### Brief
Return every line in the entries below where the word "executive" shows up.

--------------------------------------------------

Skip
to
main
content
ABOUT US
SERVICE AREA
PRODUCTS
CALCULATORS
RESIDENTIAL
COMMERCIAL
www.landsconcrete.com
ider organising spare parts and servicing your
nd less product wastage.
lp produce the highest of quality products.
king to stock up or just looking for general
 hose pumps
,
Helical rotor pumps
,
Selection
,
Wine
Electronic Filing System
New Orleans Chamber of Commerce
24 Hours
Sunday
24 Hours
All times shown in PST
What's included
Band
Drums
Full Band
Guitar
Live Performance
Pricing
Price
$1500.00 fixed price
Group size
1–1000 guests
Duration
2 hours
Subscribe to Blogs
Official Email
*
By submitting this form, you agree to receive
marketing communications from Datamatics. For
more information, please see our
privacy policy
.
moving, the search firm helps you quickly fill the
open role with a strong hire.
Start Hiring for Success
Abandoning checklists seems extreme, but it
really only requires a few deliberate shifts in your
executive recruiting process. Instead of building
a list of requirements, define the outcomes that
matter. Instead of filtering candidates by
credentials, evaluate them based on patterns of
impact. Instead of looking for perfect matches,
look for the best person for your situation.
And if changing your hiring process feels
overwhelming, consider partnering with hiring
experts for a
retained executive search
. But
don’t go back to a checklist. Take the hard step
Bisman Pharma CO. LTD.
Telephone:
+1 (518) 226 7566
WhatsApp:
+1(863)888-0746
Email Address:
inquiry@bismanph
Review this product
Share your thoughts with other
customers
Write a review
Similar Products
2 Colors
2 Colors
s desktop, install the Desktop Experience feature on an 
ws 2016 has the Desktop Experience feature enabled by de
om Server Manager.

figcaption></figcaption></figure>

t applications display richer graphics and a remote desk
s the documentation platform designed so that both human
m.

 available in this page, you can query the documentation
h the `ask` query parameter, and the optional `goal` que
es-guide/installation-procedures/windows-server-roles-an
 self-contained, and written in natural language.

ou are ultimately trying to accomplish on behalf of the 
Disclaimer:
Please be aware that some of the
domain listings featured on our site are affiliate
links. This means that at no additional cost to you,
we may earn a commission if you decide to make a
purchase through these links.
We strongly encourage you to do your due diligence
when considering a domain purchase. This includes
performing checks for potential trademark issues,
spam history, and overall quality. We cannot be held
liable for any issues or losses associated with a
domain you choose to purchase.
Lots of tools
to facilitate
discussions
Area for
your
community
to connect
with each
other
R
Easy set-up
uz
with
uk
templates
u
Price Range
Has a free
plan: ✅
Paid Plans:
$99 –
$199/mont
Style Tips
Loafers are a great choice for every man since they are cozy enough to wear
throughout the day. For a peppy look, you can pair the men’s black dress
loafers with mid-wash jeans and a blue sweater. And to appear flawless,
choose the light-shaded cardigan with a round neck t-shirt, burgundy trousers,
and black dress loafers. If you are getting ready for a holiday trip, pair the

--------------------------------------------------

### Response to the task
executive recruiting process. Instead of building
retained executive search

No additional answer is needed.